==== 本文抜粋 ====

成形用供給ラインL2によって気体が移送されている間、弁103を開とすることで、第2の分岐ラインL15A,L15Bが常時大気開放されていてもよい。また、タイミングに応じて、減圧部100による減圧量を変化させてもよい。例えば、金属パイプ材料14に対して気体を供給する初期段階においては、気体の圧力が過度に高圧になることを抑制するために弁103を開として減圧部100による減圧量を大きくしてよい。金属パイプ材料14に供給される気体の圧力が安定した段階で、弁103を絞ることによって、減圧部100による減圧量を小さくしてよく、弁103を閉じることによって減圧部100による減圧を停止してもよい。
次に、本実施形態に係る成形装置10の作用・効果について説明する。
減圧部100を備えていない成形装置では、ブロー成形金型13を型閉した状態でブロー機構60から高圧の気体を供給したときに、気体が過度に高圧になることにより、膨張した金属パイプ材料14がブロー成形金型13の形状に沿って好適に変形せず、破れ等が生じる可能性があった。例えば、急激に膨張することで、金属パイプ材料14のうち、他の部分よりも早くブロー成形金型13と接触する部分(例えば、図2(a)に示す金属パイプ材料14のうち、上端部分や下端部分など)において、金属パイプ材料14の変形に対する抵抗力が生じることや、当該部分において部分的に温度が低下すること等によって、金属パイプ材料14がブロー成形金型13の形状に沿って好適に変形しない可能性があった。
これに対して、本実施形態に係る成形装置10は、金属パイプ材料14に気体を供給して膨張させるブロー機構60を備えている。このブロー機構60は、成形用供給ラインL2に設けられて気体を減圧する減圧部100を備えている。気体圧縮部61で圧縮されて成形用供給ラインL2で移送される気体は、金属パイプ材料14へ供給される前に減圧部100によって減圧される。気体は過度に高圧になることを抑制された状態で、金属パイプ材料14へ供給される。これにより、急激な膨張を抑制することで、金属パイプ材料14がブロー成形金型13の形状に沿って好適に変形し易くなることで、成形品の品質を向上させることができる。
また、本実施形態に係る成形装置10において、ブロー機構60は、成形用供給ラインL2で移送される気体を金属パイプ材料14へ噴出するシール部材44A,44Bを更に備えている。また、成形用供給ラインL2は、シール部材44A,44Bと接続される第1の分岐ラインL14A,14Bと、シール部材44A,44Bに接続されない第2の分岐ラインL15A,L15Bとで分岐している。また、減圧部100は、第2の分岐ラインL15A,L15Bが大気開放されることによって構成されている。成形用供給ラインL2で移送される高圧の気体の一部は、第2の分岐ラインL15A,L15Bにて分岐されて大気中へ排出される。従って、金属パイプ材料14へ供給される気体を減圧することができる。これによって、成形用供給ラインL2を分岐させて大気開放するだけの構成にて、容易に成形品の品質を向上させることができる。

====

成形装置の減圧部についての本文を、最後の文の後から書き継いでください。 続く行は、作業には使いません。

==== 抜粋記録 ====

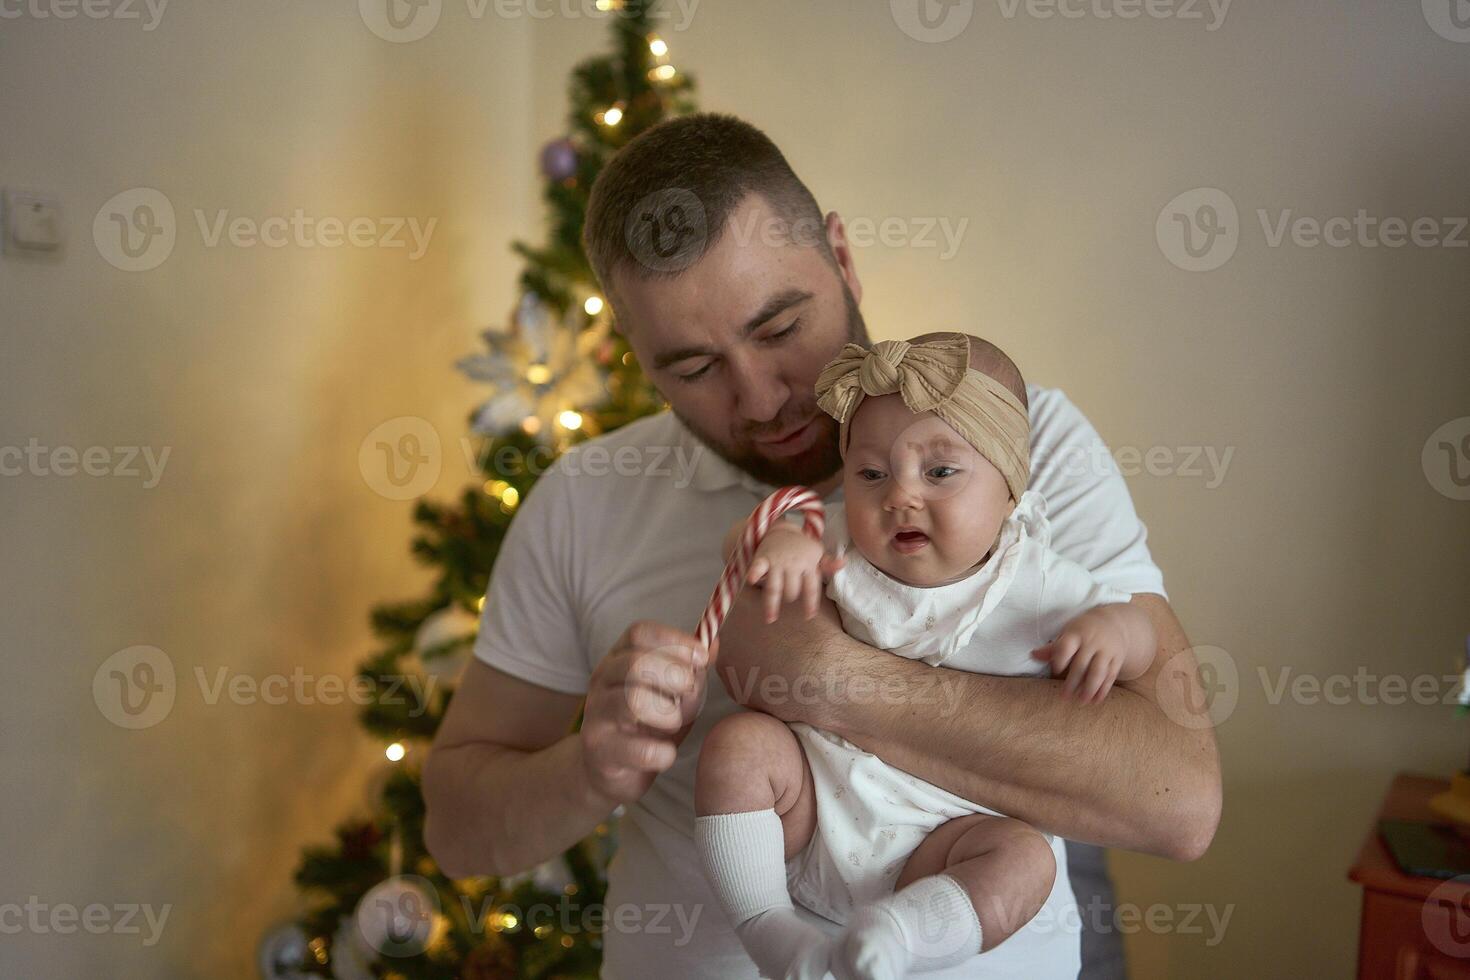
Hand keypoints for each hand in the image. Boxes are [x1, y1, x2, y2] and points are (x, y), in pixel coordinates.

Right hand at [580, 621, 715, 804]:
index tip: (702, 657)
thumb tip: (714, 644)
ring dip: (668, 714)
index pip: (639, 633)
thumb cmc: (647, 726)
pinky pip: (643, 750)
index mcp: (617, 659)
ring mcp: (596, 717)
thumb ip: (691, 670)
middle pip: (635, 662)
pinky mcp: (601, 753)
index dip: (675, 640)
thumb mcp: (672, 694)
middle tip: (688, 693)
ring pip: (635, 700)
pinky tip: (665, 754)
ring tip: (673, 724)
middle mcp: (601, 683)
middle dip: (674, 675)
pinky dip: (665, 753)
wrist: (609, 773)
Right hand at [744, 524, 844, 623]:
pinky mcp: (762, 557)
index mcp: (809, 564)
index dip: (810, 603)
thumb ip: (828, 564)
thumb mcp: (817, 553)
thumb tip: (844, 563)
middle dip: (790, 597)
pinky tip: (751, 580)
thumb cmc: (801, 547)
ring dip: (771, 604)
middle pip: (792, 590)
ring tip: (770, 619)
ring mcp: (777, 561)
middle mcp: (793, 564)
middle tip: (789, 597)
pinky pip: (758, 567)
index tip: (809, 616)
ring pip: (775, 586)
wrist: (780, 529)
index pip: (812, 588)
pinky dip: (754, 572)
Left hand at [1031, 605, 1137, 704]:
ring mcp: (1107, 651)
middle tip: (1064, 697)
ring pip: (1098, 672)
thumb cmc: (1083, 630)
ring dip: (1090, 688)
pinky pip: (1111, 676)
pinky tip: (1096, 700)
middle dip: (1073, 682)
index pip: (1067, 646)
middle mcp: (1092, 642)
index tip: (1055, 670)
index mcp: (1076, 634)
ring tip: (1081, 702)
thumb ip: (1052, 647)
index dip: (1061, 658)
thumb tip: (1033, 655)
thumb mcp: (1068, 633)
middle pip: (1082, 664)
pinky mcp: (1117, 659)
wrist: (1113, 622)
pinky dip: (1103, 689)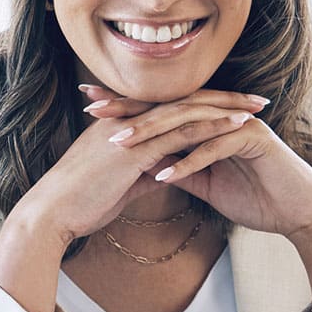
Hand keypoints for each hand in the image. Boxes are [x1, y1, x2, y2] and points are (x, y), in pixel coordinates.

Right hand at [14, 84, 269, 250]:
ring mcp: (133, 130)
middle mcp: (129, 118)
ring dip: (227, 107)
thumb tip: (165, 173)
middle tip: (258, 99)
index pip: (173, 107)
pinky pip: (181, 132)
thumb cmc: (80, 203)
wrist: (52, 213)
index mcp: (124, 123)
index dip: (205, 104)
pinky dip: (212, 126)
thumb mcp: (119, 184)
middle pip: (185, 100)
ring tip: (258, 108)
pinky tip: (237, 127)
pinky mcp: (136, 148)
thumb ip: (143, 173)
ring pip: (188, 110)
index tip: (236, 107)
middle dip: (224, 98)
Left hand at [89, 85, 311, 243]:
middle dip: (130, 108)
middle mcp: (223, 114)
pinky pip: (215, 148)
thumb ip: (182, 169)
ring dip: (153, 135)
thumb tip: (150, 167)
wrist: (299, 213)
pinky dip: (189, 162)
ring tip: (120, 146)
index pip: (162, 110)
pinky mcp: (255, 139)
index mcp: (210, 120)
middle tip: (94, 109)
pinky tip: (164, 175)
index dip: (127, 108)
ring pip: (189, 123)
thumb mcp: (209, 185)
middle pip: (170, 107)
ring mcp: (239, 123)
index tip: (91, 108)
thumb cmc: (258, 198)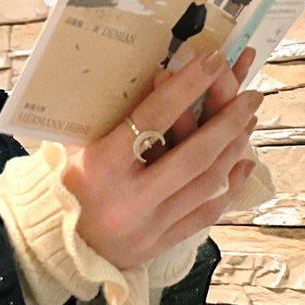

====

• [解答]:
本発明は上述の実施形態に限定されるものではない。
例えば、上述の実施形態では、ラインL12から分岐したラインL13A,L13Bのそれぞれに対して減圧部100A,100Bが設けられていた。これに代えて、図7に示すようにラインL12から第2の分岐ラインL17が分岐し、当該第2の分岐ラインL17が大気開放することによって減圧部110が構成されてもよい。この場合、一つの減圧部110によって、一方のシール部材44A及び他方のシール部材44Bに供給される気体が同時に減圧される。
また、第2の分岐ラインを分岐させると共に大気開放することによって減圧部を構成することに代えて、図8に示すように、減圧部120は、成形用供給ラインL2中に設けられる減圧弁105によって構成されてもよい。図8では、ラインL13A及びラインL13Bのそれぞれに減圧弁105が設けられている。ただし、ラインL12に減圧弁105を設けてもよい。成形用供給ラインL2で移送される高圧の気体は、金属パイプ材料14に供給される前に、成形用供給ラインL2中に設けられる減圧弁105にて減圧される。これによって、成形用供給ラインL2中に減圧弁105を設けるだけの構成にて、容易に成形品の品質を向上させることができる。
また、気体圧縮部61からシール部材44A,44Bまでの間に、減圧部が成形用供給ラインL2に対して複数箇所に設けられてもよい。例えば、成形用供給ラインL2中に減圧弁を設けると共に、他の箇所において第2の分岐ラインを大気開放させてもよい。
ブロー成形金型は無水冷金型と水冷金型の何れでもよい。ただし、無水冷金型は、ブロー成形終了後に金型を常温付近まで下げるときに、長時間を要する。この点、水冷金型であれば、短時間で冷却が完了する。したがって、生産性向上の観点からは、水冷金型が望ましい。
10…成形装置、11…下型(金型)、12…上型(金型)、13…ブロー成形金型(金型)、14…金属パイプ材料、44…シール部材(吹込部)、60…ブロー機構(気体供給部)、80…金属パイプ、82…スライド(金型取付部)、84…金型取付台(金型取付部)、100,110,120…減圧部、105…減圧弁、L2…成形用供給ライン(供給ライン)、L14A,L14B…第1の分岐ライン、L15A,L15B…第2の分岐ライン。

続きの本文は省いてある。